I “PRIMORDI” DELL’EDUCAZIONE DEI CIECHI.

Simona Gatto

Abstract


Scopo del presente contributo è quello di analizzare le tappe più significative della storia dei ciechi ed i primi tentativi della loro educazione. Valorizzare la dimensione storica della Pedagogia speciale significa avvalersi del passato con intelligenza e spirito critico, cogliere tutto ciò che ha ancora da dirci per delineare un futuro sempre più rispondente alle necessità dei soggetti in difficoltà. L’Italia e La Francia costituirono un nodo centrale di riflessione pedagogico-specialistica nell’ambito della minorazione visiva. Focalizzerò l’attenzione anche su due importanti autori Augusto Romagnoli e Pierre Villey iniziatori della tiflopedagogia. Tracciare un percorso di ricostruzione delle tappe più significative della storia dei ciechi si configura come un modo attraverso cui si può e si deve promuovere la cultura inclusiva.
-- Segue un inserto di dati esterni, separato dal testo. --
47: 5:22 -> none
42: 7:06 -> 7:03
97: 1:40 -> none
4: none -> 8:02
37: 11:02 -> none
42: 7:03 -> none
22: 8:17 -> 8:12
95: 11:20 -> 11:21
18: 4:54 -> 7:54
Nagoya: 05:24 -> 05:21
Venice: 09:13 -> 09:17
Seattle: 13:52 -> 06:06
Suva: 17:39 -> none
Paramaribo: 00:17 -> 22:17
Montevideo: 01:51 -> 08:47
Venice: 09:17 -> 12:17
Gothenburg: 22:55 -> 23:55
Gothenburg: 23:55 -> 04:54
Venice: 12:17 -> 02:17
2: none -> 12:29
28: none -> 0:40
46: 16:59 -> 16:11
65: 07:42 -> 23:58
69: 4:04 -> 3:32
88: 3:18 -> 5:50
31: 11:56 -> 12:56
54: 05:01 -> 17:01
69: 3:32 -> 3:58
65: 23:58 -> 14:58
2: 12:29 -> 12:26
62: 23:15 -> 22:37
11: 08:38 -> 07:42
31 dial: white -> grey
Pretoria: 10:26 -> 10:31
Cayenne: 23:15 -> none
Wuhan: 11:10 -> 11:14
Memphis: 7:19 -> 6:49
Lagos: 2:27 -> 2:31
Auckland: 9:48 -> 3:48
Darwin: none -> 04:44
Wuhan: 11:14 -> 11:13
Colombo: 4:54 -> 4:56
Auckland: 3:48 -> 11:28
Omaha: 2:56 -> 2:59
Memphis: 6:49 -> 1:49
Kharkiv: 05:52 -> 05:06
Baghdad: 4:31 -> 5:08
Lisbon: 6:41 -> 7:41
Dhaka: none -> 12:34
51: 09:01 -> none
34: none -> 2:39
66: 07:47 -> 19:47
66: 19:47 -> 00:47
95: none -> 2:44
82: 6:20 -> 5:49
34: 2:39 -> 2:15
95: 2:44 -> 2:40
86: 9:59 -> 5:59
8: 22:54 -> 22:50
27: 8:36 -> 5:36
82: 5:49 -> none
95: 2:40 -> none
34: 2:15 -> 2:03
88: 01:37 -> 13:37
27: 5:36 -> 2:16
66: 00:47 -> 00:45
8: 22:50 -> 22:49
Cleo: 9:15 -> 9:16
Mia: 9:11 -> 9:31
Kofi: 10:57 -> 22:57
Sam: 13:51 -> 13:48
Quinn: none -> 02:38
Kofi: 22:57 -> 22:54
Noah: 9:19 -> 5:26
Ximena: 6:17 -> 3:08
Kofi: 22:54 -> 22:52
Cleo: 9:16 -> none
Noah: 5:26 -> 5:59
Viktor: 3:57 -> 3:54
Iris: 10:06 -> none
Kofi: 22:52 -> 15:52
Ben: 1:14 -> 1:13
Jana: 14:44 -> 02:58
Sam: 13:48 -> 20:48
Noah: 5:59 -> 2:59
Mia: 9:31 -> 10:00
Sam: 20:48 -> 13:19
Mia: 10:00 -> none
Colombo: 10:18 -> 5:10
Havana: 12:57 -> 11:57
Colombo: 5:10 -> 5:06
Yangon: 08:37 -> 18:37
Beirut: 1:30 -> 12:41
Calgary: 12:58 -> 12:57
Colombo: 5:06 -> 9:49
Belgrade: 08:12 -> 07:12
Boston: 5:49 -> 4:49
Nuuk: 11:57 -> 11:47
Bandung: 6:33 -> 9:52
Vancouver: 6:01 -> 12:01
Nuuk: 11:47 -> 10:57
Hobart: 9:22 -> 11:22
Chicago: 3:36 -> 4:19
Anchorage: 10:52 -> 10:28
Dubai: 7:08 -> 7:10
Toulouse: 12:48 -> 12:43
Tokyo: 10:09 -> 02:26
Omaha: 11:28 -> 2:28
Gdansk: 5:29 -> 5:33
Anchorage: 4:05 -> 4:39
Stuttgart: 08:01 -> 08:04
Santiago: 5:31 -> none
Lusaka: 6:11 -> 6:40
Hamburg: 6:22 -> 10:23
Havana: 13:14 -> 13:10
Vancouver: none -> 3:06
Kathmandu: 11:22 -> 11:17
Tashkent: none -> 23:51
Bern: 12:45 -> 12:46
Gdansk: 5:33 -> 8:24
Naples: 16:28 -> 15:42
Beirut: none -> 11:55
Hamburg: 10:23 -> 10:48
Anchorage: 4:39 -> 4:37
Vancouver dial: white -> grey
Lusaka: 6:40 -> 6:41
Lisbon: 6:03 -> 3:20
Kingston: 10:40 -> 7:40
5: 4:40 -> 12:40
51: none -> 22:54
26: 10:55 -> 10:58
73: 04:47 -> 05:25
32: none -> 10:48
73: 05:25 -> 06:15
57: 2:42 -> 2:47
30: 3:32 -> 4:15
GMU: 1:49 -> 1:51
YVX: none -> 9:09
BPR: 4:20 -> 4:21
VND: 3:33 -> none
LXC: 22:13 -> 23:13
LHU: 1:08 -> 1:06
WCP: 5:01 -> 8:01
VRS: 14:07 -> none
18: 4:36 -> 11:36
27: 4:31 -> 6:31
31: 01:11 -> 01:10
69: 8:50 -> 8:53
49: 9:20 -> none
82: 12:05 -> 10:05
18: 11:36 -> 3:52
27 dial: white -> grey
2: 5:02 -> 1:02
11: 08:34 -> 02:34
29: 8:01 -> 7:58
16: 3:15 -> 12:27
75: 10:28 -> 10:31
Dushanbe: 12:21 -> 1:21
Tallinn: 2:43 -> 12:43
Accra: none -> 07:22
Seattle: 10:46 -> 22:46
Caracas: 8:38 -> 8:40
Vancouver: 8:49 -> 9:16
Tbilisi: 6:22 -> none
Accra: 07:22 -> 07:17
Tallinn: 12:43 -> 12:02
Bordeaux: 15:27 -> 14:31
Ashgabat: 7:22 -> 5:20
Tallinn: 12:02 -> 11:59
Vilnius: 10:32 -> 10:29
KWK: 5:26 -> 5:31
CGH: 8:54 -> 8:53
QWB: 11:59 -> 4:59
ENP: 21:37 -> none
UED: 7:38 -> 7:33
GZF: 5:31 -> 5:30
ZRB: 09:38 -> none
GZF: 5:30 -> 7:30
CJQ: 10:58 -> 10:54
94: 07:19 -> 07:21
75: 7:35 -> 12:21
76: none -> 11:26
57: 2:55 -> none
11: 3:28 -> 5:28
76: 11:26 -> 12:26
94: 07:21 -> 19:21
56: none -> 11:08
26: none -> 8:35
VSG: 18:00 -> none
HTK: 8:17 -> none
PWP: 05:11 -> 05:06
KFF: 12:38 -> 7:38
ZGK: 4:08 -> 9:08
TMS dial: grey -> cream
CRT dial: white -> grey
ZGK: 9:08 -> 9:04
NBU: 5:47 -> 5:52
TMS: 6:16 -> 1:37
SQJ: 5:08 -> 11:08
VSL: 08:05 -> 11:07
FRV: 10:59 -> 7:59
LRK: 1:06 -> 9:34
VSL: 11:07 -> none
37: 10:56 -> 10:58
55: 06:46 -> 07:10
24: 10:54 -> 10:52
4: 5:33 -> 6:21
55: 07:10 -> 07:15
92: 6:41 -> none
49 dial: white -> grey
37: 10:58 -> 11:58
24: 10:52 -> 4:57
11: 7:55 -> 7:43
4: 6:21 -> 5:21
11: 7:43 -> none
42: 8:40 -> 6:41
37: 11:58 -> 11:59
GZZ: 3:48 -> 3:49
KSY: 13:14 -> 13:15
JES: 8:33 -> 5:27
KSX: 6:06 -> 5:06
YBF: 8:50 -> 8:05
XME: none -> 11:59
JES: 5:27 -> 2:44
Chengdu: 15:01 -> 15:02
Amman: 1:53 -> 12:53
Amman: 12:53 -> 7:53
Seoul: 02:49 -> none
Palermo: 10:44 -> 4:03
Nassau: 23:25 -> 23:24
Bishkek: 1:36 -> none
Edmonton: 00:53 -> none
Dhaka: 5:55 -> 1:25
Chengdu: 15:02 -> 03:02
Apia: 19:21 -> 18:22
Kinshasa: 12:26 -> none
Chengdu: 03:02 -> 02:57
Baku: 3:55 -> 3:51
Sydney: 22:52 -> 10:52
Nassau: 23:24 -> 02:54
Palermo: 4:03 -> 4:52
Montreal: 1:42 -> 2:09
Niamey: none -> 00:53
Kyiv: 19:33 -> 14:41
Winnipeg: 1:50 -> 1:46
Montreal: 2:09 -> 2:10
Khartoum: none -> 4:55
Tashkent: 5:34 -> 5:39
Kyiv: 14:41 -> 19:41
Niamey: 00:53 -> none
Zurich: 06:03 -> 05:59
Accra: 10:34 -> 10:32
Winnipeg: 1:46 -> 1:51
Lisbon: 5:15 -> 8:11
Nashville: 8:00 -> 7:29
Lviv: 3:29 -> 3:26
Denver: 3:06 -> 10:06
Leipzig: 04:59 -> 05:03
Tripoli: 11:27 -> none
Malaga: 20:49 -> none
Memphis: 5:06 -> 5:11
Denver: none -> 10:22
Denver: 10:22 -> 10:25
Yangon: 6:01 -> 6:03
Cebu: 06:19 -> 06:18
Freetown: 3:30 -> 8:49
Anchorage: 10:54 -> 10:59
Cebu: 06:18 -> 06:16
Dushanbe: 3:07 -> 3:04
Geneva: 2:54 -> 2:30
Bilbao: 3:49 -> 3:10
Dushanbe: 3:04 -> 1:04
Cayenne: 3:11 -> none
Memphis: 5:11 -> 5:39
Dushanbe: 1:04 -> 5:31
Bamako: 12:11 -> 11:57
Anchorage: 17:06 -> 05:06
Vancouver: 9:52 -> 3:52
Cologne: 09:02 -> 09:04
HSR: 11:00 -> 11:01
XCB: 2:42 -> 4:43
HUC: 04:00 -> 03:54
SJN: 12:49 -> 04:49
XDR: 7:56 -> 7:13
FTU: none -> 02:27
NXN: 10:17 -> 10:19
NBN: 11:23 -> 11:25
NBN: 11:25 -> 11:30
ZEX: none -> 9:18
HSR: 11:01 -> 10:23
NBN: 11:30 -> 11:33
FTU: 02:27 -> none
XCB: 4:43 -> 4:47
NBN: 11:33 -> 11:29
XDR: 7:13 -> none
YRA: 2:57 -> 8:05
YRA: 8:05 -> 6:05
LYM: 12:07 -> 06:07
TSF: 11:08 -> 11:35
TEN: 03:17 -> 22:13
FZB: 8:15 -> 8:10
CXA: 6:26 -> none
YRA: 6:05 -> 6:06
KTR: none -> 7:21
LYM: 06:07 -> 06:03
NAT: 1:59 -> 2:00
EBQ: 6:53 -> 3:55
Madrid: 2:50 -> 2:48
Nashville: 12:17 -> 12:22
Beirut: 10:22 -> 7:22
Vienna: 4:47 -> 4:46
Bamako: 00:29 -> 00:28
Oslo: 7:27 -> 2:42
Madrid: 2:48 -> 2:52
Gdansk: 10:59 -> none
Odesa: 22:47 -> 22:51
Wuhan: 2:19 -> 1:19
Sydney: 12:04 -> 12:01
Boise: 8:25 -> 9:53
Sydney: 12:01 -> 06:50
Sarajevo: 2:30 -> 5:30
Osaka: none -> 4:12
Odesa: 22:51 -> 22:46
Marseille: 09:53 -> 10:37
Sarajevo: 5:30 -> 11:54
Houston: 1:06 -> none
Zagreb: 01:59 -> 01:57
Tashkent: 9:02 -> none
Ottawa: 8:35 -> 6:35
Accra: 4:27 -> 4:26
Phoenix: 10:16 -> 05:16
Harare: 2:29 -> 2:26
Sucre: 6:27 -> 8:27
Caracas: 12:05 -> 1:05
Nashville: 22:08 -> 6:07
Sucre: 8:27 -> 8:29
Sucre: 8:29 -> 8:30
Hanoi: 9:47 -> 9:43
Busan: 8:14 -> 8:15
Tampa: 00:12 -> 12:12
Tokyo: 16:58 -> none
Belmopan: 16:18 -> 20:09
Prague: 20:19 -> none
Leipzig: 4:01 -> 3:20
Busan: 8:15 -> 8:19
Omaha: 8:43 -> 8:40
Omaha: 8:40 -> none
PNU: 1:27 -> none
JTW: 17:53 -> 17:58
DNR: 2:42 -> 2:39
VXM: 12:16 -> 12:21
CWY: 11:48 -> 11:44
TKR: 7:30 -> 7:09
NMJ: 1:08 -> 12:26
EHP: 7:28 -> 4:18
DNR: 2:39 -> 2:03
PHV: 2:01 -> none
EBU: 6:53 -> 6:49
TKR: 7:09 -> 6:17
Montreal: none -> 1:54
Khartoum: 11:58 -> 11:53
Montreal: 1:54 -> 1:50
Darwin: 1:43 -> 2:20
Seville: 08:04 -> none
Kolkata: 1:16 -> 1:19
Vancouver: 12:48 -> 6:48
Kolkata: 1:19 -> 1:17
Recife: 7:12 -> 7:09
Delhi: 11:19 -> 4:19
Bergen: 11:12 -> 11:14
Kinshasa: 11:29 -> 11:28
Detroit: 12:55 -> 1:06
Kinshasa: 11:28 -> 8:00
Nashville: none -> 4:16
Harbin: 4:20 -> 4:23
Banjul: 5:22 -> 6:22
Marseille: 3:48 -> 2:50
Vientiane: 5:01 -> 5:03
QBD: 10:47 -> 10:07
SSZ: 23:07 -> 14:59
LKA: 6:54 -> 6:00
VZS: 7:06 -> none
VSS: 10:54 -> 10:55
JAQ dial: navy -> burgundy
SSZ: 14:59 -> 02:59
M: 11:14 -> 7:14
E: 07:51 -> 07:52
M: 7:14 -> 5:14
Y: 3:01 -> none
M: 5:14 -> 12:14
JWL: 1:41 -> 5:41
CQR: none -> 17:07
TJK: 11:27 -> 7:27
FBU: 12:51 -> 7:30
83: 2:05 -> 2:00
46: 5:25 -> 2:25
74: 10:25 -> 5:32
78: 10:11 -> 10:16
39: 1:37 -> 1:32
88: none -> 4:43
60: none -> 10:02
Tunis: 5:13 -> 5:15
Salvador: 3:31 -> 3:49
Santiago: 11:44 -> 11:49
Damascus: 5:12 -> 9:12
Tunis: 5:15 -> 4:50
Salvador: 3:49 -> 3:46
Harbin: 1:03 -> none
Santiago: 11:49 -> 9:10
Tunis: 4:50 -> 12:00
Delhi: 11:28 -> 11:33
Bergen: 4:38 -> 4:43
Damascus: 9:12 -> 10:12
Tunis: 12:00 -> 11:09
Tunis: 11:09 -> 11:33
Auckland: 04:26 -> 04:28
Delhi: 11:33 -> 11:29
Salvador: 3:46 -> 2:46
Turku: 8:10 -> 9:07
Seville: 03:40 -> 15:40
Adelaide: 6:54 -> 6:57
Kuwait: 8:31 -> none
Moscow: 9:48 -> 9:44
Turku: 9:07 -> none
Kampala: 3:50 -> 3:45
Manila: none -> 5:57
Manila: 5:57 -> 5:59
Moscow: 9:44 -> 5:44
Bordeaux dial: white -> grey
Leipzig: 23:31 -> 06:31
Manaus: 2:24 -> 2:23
The Purpose of this article is to analyze the most meaningful steps of the history of the blind and the first attempts of education that concern them. To enhance historical dimension of the special Education means to use the past with intelligence and critical spirit. In order to delineate a future that is more and more answering to the needs of the subjects in difficulties. Italy and France were a central point of pedagogical reflection in the field of the visual impairment. I will also focus the attention on two important authors August Romagnoli and Pierre Villey beginnerss of the tiflopedagogy. To trace a recostruction of the most significant steps in the history of the blind is a way through which we can and must promote the inclusive culture.